* _What is needed_:
Please give these lines as a JSON list of strings, one string per line, with any blank lines left out.

[Dataset items]

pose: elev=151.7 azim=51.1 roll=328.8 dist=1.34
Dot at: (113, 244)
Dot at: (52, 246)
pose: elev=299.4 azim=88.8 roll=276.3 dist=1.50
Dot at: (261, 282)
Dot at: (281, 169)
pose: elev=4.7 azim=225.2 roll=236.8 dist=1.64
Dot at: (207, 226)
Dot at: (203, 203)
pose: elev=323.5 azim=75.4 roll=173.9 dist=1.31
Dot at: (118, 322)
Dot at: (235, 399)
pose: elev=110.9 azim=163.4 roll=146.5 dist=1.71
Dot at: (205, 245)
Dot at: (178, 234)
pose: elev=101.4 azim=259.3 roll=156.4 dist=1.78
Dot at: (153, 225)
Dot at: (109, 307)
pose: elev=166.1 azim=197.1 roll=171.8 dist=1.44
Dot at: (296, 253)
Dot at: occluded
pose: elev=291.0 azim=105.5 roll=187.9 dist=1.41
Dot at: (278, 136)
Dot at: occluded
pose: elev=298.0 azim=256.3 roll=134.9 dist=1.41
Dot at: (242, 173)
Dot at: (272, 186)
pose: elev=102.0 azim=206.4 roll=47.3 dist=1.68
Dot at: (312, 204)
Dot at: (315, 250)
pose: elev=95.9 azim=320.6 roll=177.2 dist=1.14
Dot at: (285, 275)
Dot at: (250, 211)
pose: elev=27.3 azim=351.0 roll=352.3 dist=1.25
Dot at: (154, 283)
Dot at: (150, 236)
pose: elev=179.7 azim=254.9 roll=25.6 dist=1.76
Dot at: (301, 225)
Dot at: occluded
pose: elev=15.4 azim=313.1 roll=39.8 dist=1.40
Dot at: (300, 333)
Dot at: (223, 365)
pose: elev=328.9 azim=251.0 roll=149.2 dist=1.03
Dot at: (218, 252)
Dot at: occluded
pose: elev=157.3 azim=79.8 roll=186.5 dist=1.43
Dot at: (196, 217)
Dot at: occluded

* _Finished exercise_:
[
  "pose: elev=151.7 azim=51.1 roll=328.8 dist=1.34",
  "Dot at: (113, 244)",
  "Dot at: (52, 246)",
  "pose: elev=299.4 azim=88.8 roll=276.3 dist=1.50",
  "Dot at: (261, 282)",
  "Dot at: (281, 169)",
  "pose: elev=4.7 azim=225.2 roll=236.8 dist=1.64",
  "Dot at: (207, 226)",
  "Dot at: (203, 203)",
  "pose: elev=323.5 azim=75.4 roll=173.9 dist=1.31",
  "Dot at: (118, 322)",
  "Dot at: (235, 399)",
  "pose: elev=110.9 azim=163.4 roll=146.5 dist=1.71",
  "Dot at: (205, 245)",
  "Dot at: (178, 234)",
  "pose: elev=101.4 azim=259.3 roll=156.4 dist=1.78",
  "Dot at: (153, 225)",
  "Dot at: (109, 307)",
  "pose: elev=166.1 azim=197.1 roll=171.8 dist=1.44",
  "Dot at: (296, 253)",
  "Dot at: occluded",
  "pose: elev=291.0 azim=105.5 roll=187.9 dist=1.41",
  "Dot at: (278, 136)",
  "Dot at: occluded",
  "pose: elev=298.0 azim=256.3 roll=134.9 dist=1.41",
  "Dot at: (242, 173)",
  "Dot at: (272, 186)",
  "pose: elev=102.0 azim=206.4 roll=47.3 dist=1.68",
  "Dot at: (312, 204)",
  "Dot at: (315, 250)",
  "pose: elev=95.9 azim=320.6 roll=177.2 dist=1.14",
  "Dot at: (285, 275)",
  "Dot at: (250, 211)",
  "pose: elev=27.3 azim=351.0 roll=352.3 dist=1.25",
  "Dot at: (154, 283)",
  "Dot at: (150, 236)",
  "pose: elev=179.7 azim=254.9 roll=25.6 dist=1.76",
  "Dot at: (301, 225)",
  "Dot at: occluded",
  "pose: elev=15.4 azim=313.1 roll=39.8 dist=1.40",
  "Dot at: (300, 333)",
  "Dot at: (223, 365)",
  "pose: elev=328.9 azim=251.0 roll=149.2 dist=1.03",
  "Dot at: (218, 252)",
  "Dot at: occluded",
  "pose: elev=157.3 azim=79.8 roll=186.5 dist=1.43",
  "Dot at: (196, 217)",
  "Dot at: occluded"
]